PROBLEM =
Print the lines of the listing from the line with "6. **Efficient Administration:**" up to and including the line with "## Firebase JWT Token for Authentication", unchanged.

(Records contained in a dataset)
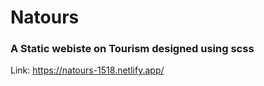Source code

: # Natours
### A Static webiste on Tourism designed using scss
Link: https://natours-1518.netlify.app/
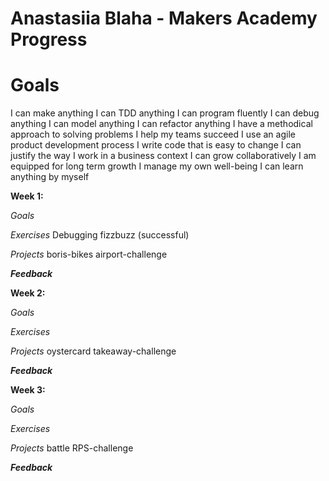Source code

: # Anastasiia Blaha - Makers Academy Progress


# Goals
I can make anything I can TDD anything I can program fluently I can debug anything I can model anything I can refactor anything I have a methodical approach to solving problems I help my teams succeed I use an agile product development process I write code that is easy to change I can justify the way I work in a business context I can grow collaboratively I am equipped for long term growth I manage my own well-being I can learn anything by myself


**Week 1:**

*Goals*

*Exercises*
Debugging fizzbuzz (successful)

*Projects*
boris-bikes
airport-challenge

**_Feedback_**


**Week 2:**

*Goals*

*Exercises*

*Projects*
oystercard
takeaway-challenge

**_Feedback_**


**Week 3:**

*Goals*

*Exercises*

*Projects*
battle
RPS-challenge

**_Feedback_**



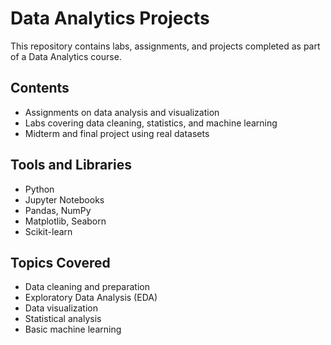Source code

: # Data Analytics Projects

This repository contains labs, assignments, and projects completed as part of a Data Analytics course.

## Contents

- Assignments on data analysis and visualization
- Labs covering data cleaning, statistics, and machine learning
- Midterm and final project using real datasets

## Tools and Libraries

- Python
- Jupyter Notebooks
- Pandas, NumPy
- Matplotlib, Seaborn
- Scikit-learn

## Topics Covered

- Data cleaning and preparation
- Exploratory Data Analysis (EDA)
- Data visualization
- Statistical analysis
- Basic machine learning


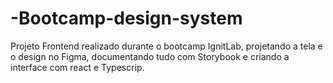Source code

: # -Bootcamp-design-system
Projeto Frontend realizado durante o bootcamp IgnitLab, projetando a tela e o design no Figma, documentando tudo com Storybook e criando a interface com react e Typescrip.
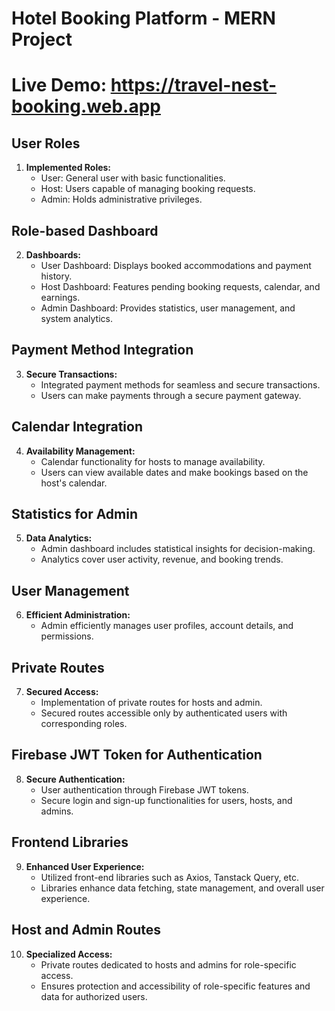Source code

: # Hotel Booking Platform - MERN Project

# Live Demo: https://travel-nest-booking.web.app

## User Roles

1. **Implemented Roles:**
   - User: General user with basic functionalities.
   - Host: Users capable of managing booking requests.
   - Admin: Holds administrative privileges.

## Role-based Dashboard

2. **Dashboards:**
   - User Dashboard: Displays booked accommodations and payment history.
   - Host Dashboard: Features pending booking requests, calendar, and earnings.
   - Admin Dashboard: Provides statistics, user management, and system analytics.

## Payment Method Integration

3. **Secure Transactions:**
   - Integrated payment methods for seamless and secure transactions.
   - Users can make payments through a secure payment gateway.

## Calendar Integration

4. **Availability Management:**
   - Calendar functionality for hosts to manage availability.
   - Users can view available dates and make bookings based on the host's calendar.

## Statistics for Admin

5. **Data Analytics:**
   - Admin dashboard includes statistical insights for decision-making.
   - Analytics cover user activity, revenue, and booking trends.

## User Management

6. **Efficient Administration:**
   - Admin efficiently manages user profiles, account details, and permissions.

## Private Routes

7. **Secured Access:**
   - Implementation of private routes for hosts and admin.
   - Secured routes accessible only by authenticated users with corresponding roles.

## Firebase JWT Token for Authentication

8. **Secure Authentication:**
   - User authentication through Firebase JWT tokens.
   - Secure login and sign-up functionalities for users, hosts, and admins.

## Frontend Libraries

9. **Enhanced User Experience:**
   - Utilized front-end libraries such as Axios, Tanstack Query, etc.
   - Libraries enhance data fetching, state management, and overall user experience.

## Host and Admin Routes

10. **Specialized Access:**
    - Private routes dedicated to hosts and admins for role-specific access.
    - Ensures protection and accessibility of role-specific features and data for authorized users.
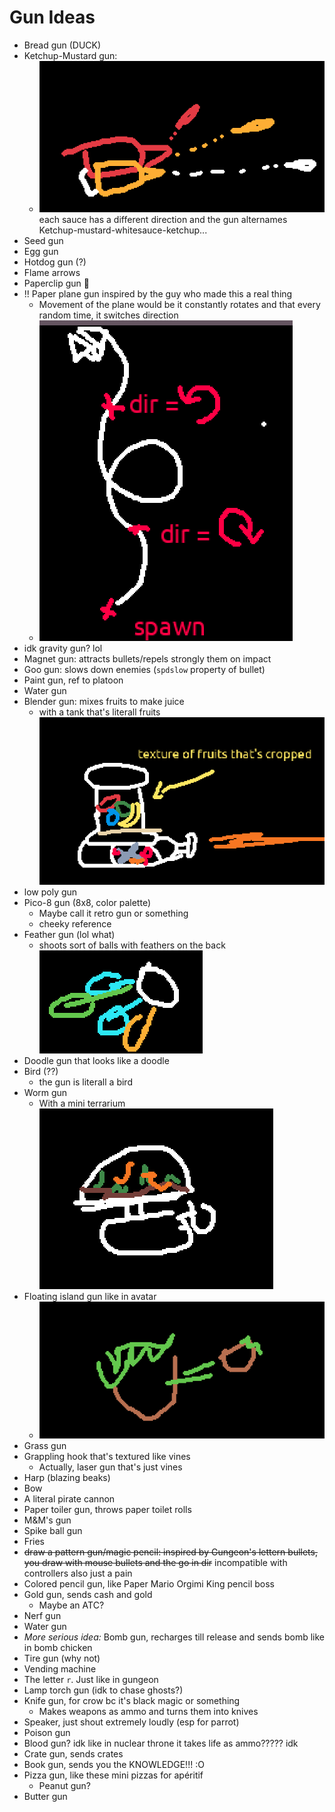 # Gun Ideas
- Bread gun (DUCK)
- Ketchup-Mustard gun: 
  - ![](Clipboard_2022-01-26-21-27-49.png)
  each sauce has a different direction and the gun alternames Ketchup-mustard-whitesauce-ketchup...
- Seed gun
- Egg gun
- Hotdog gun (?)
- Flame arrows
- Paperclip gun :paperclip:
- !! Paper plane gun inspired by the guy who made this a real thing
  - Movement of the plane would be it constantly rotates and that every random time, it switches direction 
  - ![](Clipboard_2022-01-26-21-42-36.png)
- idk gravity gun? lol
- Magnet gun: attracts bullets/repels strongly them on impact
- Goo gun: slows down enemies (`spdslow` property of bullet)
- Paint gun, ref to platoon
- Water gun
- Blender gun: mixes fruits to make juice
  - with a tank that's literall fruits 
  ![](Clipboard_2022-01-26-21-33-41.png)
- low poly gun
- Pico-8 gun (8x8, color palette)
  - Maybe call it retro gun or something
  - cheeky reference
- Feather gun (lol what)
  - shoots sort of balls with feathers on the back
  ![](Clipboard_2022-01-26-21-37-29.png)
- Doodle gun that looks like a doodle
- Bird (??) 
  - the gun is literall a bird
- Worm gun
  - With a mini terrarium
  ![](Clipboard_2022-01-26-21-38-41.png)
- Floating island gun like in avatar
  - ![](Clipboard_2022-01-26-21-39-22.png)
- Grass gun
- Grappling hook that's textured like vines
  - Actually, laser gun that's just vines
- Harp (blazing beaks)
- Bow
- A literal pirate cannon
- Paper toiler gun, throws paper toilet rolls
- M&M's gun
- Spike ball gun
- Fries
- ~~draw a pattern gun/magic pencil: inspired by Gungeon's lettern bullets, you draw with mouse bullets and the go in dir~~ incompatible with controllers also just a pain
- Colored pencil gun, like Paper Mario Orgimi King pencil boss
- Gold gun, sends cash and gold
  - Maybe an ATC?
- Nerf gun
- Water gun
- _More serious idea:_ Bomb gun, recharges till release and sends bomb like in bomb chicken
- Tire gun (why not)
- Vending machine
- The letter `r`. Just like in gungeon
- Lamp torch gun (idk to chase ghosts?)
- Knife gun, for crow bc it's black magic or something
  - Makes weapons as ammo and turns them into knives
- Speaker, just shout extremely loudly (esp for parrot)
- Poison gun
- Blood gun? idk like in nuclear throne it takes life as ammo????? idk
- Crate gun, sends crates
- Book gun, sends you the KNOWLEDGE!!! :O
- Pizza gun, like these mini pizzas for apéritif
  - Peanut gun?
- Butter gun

WRITTEN SOLUTION =
6. **Efficient Administration:**
   - Admin efficiently manages user profiles, account details, and permissions.

## Private Routes

7. **Secured Access:**
   - Implementation of private routes for hosts and admin.
   - Secured routes accessible only by authenticated users with corresponding roles.

## Firebase JWT Token for Authentication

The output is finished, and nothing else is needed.